From the entries that follow, copy exactly the lines beginning at the line holding "focal_35mm: 126" and continuing through the line holding "focal_mm: 112".

EXERCISE INPUT START

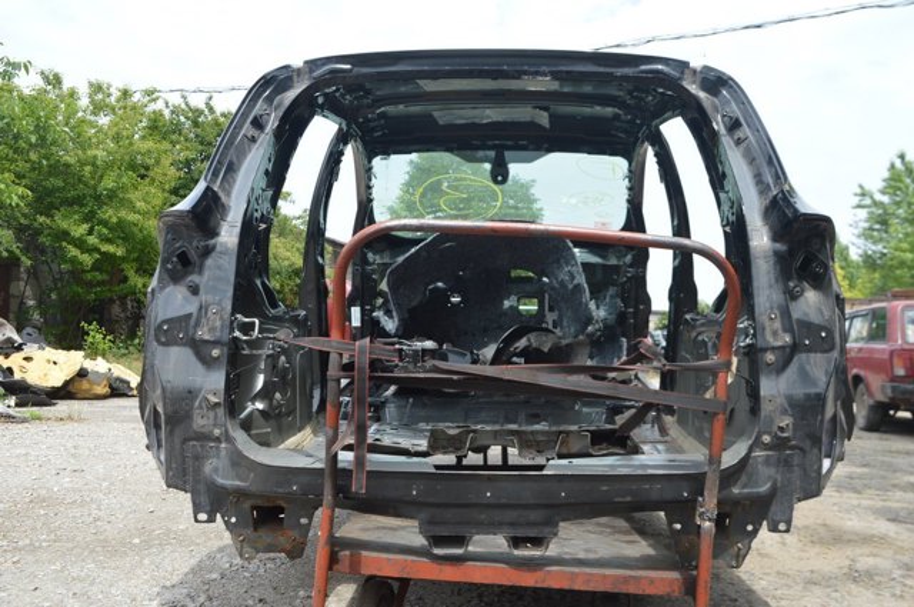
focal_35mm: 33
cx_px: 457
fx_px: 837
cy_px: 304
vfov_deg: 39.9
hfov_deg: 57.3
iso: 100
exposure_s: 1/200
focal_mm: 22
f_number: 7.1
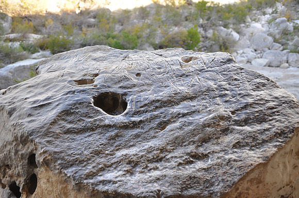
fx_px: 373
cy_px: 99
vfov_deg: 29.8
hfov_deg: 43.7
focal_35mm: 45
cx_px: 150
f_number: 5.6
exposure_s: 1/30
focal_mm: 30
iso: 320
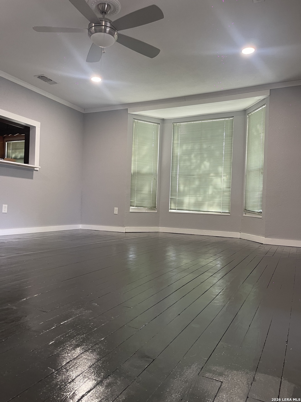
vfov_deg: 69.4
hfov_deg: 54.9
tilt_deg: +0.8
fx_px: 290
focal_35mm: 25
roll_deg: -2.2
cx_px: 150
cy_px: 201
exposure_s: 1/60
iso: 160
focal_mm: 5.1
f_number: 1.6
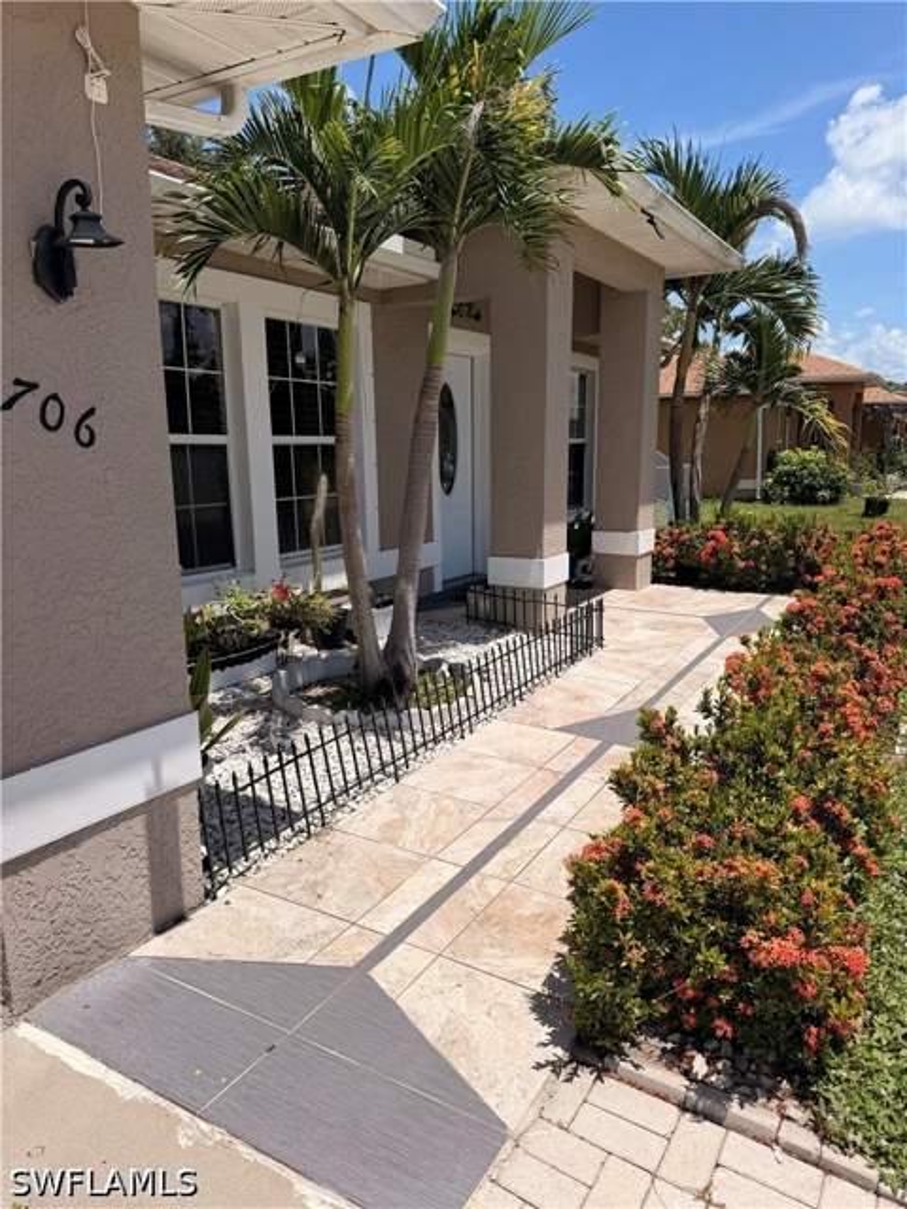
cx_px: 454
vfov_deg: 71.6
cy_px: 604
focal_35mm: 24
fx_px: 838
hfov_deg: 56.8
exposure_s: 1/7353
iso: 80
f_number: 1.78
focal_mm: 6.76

EXERCISE INPUT END
EXERCISE INPUT START

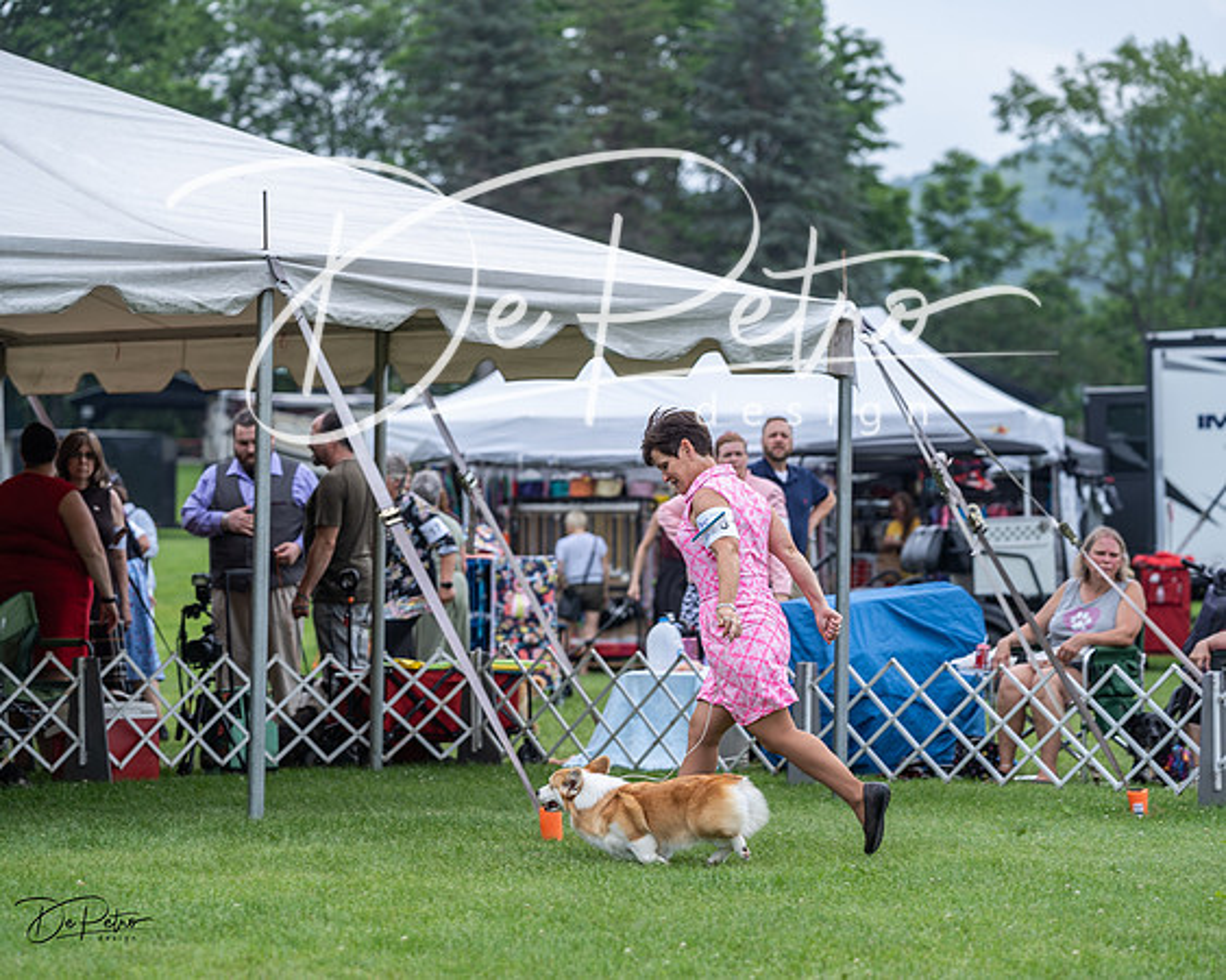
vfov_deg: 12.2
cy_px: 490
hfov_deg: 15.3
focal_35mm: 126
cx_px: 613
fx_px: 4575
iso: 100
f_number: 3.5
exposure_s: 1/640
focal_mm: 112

EXERCISE INPUT END

## WRITTEN SOLUTION
focal_35mm: 126
cx_px: 613
fx_px: 4575
iso: 100
f_number: 3.5
exposure_s: 1/640
focal_mm: 112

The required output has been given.